Espinoza v. Montana Department of Revenue
In Espinoza v. Montana Department of Revenue, 140 S.Ct. 2246 (2020), the Supreme Court held that a provision of the Montana Constitution barring government aid to any school “controlled in whole or in part by any church, sect, or denomination,” violated the First Amendment’s Free Exercise of Religion Clause by prohibiting families from using otherwise available scholarship funds at the religious schools of their choosing.
The Court observed that “a State need not subsidize private education [but] once a State decides to do so, it cannot disqualify some private schools solely because they are religious.” The Court concluded:
Montana’s no-aid provision bars religious schools from public benefits solely because of the religious character of the schools. The provision also bars parents who wish to send their children to a religious school from those same benefits, again solely because of the religious character of the school. . . . The provision plainly excludes schools from government aid solely because of religious status,” [just as in Trinity Lutheran]. . . .
The Free Exercise [of religion] Clause protects against even “indirect coercion,” and a State “punishe[s] the free exercise of religion” by disqualifying the religious from government aid as Montana did here. . . .
[The Constitution] condemns discrimination against religious schools and the families whose children attend them. They are “member[s] of the community too,” and their exclusion from the scholarship program here is “odious to our Constitution” and “cannot stand” (citing Trinity Lutheran).
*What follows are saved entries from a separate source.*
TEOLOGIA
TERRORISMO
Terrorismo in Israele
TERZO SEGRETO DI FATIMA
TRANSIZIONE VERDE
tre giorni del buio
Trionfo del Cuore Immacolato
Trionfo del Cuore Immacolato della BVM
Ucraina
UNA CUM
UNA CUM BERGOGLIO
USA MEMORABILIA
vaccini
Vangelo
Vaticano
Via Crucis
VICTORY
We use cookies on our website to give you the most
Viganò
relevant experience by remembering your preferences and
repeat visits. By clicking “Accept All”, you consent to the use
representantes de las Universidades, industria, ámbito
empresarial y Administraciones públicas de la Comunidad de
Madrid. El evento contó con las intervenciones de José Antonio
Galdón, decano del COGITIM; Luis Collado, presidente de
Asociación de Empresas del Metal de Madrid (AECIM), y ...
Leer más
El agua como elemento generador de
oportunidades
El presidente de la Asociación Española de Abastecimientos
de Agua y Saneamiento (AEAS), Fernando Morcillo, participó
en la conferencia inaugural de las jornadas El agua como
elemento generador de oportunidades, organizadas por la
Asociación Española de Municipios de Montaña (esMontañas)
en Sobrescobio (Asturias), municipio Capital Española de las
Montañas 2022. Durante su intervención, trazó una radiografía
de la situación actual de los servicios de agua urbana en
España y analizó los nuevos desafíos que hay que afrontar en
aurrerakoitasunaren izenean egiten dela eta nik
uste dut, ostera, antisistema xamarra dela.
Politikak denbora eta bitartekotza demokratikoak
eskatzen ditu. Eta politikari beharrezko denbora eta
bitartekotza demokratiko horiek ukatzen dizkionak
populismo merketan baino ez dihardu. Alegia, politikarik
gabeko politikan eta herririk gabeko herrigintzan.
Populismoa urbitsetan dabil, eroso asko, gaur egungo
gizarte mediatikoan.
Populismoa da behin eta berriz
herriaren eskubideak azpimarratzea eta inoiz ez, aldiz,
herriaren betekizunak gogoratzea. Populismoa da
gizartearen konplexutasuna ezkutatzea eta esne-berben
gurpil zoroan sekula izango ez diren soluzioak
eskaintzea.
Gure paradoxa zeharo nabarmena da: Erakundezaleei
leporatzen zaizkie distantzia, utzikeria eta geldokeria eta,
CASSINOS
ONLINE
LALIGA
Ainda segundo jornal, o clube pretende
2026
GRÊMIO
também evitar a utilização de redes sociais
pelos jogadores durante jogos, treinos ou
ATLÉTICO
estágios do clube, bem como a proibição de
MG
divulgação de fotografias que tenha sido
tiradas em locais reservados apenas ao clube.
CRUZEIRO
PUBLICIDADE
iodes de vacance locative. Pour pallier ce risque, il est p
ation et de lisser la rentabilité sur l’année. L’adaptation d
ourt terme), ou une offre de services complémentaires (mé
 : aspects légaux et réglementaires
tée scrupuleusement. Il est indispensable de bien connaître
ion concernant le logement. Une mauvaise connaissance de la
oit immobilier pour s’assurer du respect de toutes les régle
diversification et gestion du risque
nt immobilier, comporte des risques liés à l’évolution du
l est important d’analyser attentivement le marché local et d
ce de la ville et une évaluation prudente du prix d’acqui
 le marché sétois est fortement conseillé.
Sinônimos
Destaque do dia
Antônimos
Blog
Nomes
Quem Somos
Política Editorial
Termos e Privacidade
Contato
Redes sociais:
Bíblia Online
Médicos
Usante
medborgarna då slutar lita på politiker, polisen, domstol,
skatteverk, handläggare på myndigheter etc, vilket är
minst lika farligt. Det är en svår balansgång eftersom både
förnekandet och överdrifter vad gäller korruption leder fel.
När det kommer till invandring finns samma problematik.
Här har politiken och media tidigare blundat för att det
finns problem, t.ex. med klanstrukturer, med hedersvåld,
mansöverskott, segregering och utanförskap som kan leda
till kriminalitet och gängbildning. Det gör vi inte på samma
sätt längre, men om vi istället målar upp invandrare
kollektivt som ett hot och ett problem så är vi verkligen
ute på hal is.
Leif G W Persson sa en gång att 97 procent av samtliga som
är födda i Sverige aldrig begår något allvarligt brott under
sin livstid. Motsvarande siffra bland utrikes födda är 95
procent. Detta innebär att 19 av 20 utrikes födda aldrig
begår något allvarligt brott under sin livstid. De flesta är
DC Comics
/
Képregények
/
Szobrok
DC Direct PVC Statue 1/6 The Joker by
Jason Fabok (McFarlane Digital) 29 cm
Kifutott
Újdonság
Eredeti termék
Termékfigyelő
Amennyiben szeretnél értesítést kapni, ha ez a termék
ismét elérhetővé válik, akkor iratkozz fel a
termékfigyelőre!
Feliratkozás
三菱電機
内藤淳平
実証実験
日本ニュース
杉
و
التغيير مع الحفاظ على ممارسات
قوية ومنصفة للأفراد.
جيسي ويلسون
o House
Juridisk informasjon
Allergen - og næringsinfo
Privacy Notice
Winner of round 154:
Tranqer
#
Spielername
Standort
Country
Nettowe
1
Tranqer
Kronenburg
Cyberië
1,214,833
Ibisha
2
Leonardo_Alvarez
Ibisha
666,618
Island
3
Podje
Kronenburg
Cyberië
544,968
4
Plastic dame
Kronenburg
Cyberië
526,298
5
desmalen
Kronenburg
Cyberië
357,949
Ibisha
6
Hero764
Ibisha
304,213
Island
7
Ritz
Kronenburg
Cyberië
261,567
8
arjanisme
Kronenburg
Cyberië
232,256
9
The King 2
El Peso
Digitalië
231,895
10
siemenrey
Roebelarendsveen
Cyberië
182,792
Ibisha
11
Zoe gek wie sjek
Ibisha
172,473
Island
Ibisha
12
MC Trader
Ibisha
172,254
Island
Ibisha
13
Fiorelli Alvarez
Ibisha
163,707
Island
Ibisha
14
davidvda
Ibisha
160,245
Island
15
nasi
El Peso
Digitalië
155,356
The Court’s conclusion in Maine
The Court concluded in Maine’s Carson case:
Maine’s “nonsectarian” requirement for its otherwise generally available tuition assistance payments violates the Free Exercise Clause of the First Amendment. Regardless of how the benefit and restriction are described, the program operates to identify and exclude otherwise eligible schools on the basis of their religious exercise. The judgment of the Court of Appeals is reversed, and the case is remanded for further proceedings consistent with this opinion.
What this means for churches
What is the importance of this case? Most importantly, it will allow religious schools nationwide, at least in some cases, to benefit from financial aid made available to other schools (i.e., public and private secular schools).
Religious schools cannot be excluded from such aid solely on the basis of their religious status. As the Court concluded, religious schools are “members of the community too,” and their exclusion from the scholarship program here is “odious to our Constitution” and “cannot stand” (citing Trinity Lutheran).
This case may contribute to a greater degree of school choice, depending on current and future state-enabling legislation.